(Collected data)

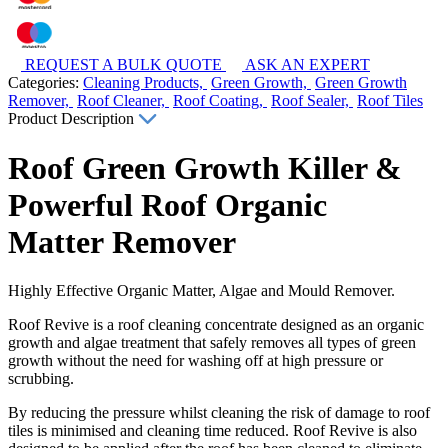
REQUEST A BULK QUOTE
ASK AN EXPERT
Categories:
Cleaning Products,
Green Growth,
Green Growth
Remover,
Roof Cleaner,
Roof Coating,
Roof Sealer,
Roof Tiles
Product Description
Roof Green Growth Killer &
Powerful Roof Organic
Matter Remover
Highly Effective Organic Matter, Algae and Mould Remover.
Roof Revive is a roof cleaning concentrate designed as an organic
growth and algae treatment that safely removes all types of green
growth without the need for washing off at high pressure or
scrubbing.
By reducing the pressure whilst cleaning the risk of damage to roof
tiles is minimised and cleaning time reduced. Roof Revive is also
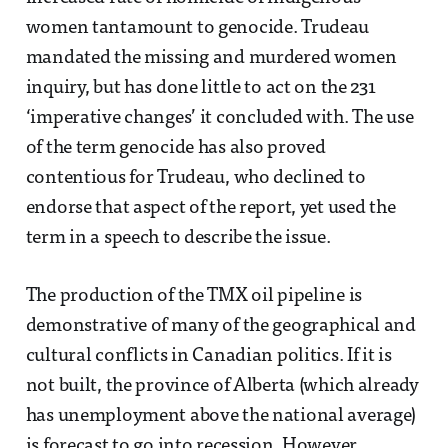
women tantamount to genocide. Trudeau
mandated the missing and murdered women
inquiry, but has done little to act on the 231
‘imperative changes’ it concluded with. The use
of the term genocide has also proved
contentious for Trudeau, who declined to
endorse that aspect of the report, yet used the
term in a speech to describe the issue.
The production of the TMX oil pipeline is
demonstrative of many of the geographical and
cultural conflicts in Canadian politics. If it is
not built, the province of Alberta (which already
has unemployment above the national average)
is forecast to go into recession. However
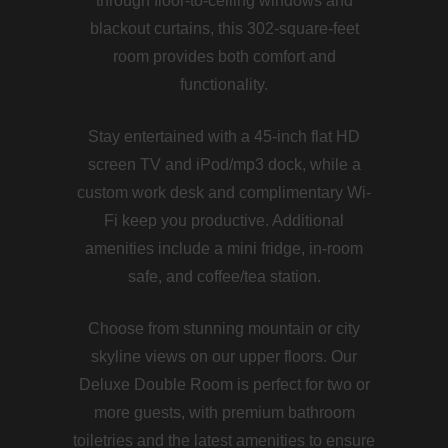
through floor-to-ceiling windows and
blackout curtains, this 302-square-feet
room provides both comfort and
functionality.
Stay entertained with a 45-inch flat HD
screen TV and iPod/mp3 dock, while a
custom work desk and complimentary Wi-
Fi keep you productive. Additional
amenities include a mini fridge, in-room
safe, and coffee/tea station.
Choose from stunning mountain or city
skyline views on our upper floors. Our
Deluxe Double Room is perfect for two or
more guests, with premium bathroom
toiletries and the latest amenities to ensure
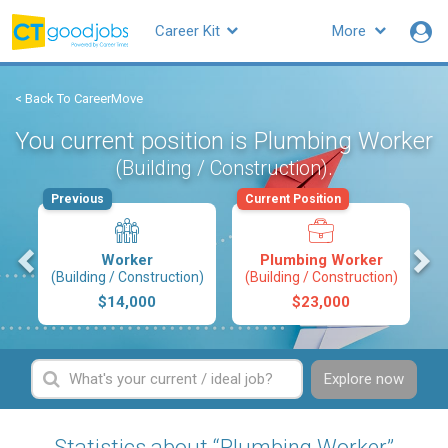
Career Kit
More
< Back To CareerMove
You current position is Plumbing Worker
.
(Building / Construction)
Previous
Current Position
s
Worker
Plumbing Worker
(Building / Construction)
(Building / Construction)
$14,000
$23,000
Explore now
Statistics about “Plumbing Worker”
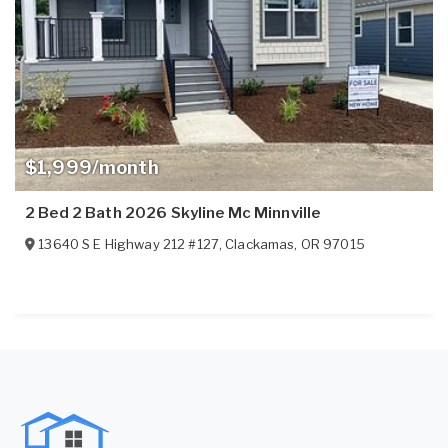
$1,999/month
2 Bed 2 Bath 2026 Skyline Mc Minnville
13640 S E Highway 212 #127
,
Clackamas
,
OR
97015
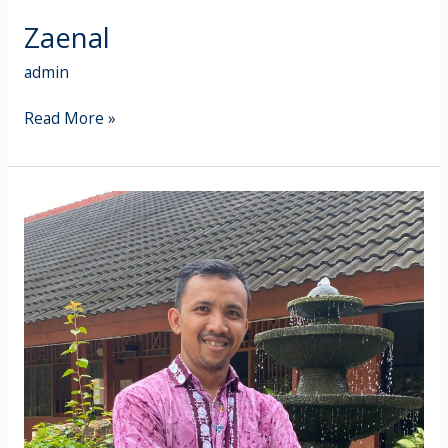
Zaenal
admin
Read More »
Muhammad
Fhaozin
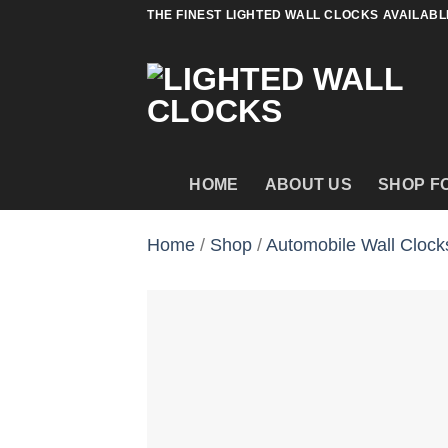
Skip
THE FINEST LIGHTED WALL CLOCKS AVAILABL
to
content
HOME
ABOUT US
SHOP F
Home
/
Shop
/
Automobile Wall Clock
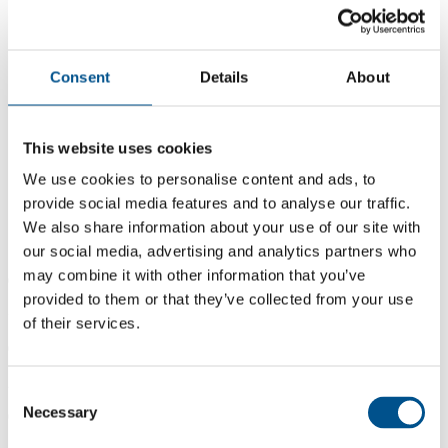
Consent
Details
About
This website uses cookies
We use cookies to personalise content and ads, to
provide social media features and to analyse our traffic.
We also share information about your use of our site with
our social media, advertising and analytics partners who
may combine it with other information that you’ve
0.8
provided to them or that they’ve collected from your use
+0.1 from 2024
of their services.
0.8
2025
Consent
Necessary
Selection
0.7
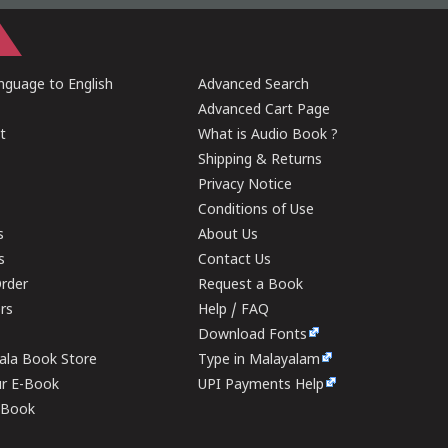
guage to English
Advanced Search
Advanced Cart Page
t
What is Audio Book ?
Shipping & Returns
Privacy Notice
Conditions of Use
s
About Us
s
Contact Us
rder
Request a Book
ers
Help / FAQ
Download Fonts
rala Book Store
Type in Malayalam
ur E-Book
UPI Payments Help
E-Book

### Exercise directions
Each line above that carries the string "Remover" has to be returned.

### Output of the task
Remover,
Matter Remover
Highly Effective Organic Matter, Algae and Mould Remover.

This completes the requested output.